Essenziell ist hierbei, keinen eigenen Richter zu spielen, da Du, durch das Unrecht, das Dir angetan wurde, die Situation nicht mehr neutral überblickst, viel zu emotional (über)reagierst und somit sich Unrecht auf Unrecht aufhäuft. Selbstjustiz ergibt meistens nur rückwärtige Effekte. Der Schaden wird oft nur noch größer. Und hierbei geht es auch um den Imageschaden als Jüdischer Rechtsstaat, wie die Thora dieses anordnet.

Unserer Anordnung untreu werden

Für uns, Juden, besteht auch noch ein anderes Problem. Neben dem Risiko des Image-Schadens setzen wir uns der Gefahr aus, unserer Anordnung untreu zu werden. In manchen Kreisen nennt man das „einen Chilul HaSchem machen“ (den Name G“ttes entweihen).

Nun erscheint das als sehr heilig – und da sagen manche Menschen, hiermit überhaupt nichts zu tun zu haben – aber es ist wichtig, hierüber mal nach zu denken: wir verurteilen Terroristen, aber unsere Nachbarn benennen ihre Straßen nach ihnen.

Während die ISIS ihre Widersacher ertränken, vergewaltigen, als Sklaven behandeln und enthaupten, behandeln Israelische Ärzte Verwundete aus Syrien.

Während ein Ayatolla seinen Weg zur Weltmacht zur Kenntnis gibt, warnen die Israelis die Welt vor der atomaren Gefahr.

Während ein Südafrikaner seinem aus Zimbabwe stammenden Löwen auf grausame Art hinterher jagt und tötet, entfernt das Ramat Gan Safari-Team unter Leitung vom israelischen Tierarzt Dr. Horowitz aus dem Bauch des Afrikanischen Löwen Samuni einen Tumor, so groß wie ein Tennisball und rettet so sein Leben.

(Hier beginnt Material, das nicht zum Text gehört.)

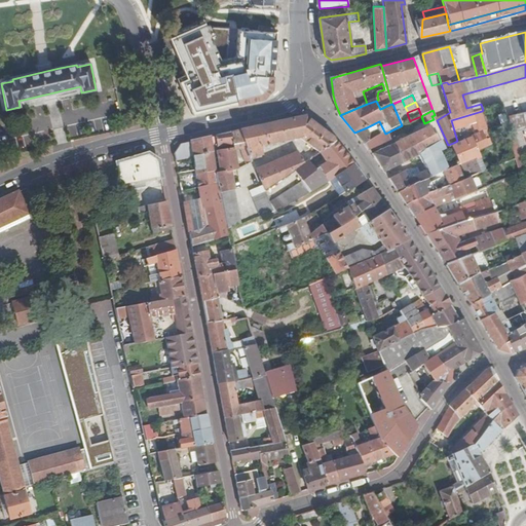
[(451,120),(456,138),(467,134),(465,127),(473,126),(477,137),(473,139),(478,151),(492,145),(488,133),(487,128),(482,111),(451,120)]
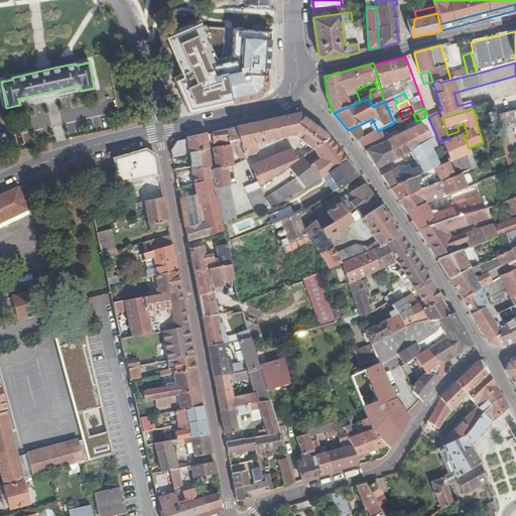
[(403,118),(406,126),(416,121),(413,114),(403,118)]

Wir sind das Volk des Buches. Der Name G“ttes wird mit uns in Verbindung gebracht.

Den Terrorismus zu verherrlichen, liegt uns nicht. Würden wir das machen, würde uns das schwächen und den uns erteilten Auftrag untergraben. Wir sind dazu da, das Gute innerhalb der Menschheit an die Oberfläche zu holen.

Der Wolf wird neben dem Schäflein liegen

Jeder Mensch trägt das G“ttliche Bild in sich. Nicht umsonst sehnen wir uns nach den Messianischen Zeiten uns sprechen diesen innigsten Wunsch anlässlich jeder Ansprache und Zusammenkunft aus: alle Völker sollten endlich den Wahnsinn des Krieges einsehen. Schwerter sollten zu Pflugscharen umgeschmiedet werden, der Wolf wird neben der Ziege oder dem Schäflein liegen, die mit gebrochenem Herzen werden wieder gesund werden, die Freiheit wird für alle, die gefangen sind, ausgerufen werden und diejenigen, die angekettet sind, würden losgelöst werden (Jeschaja 61:1).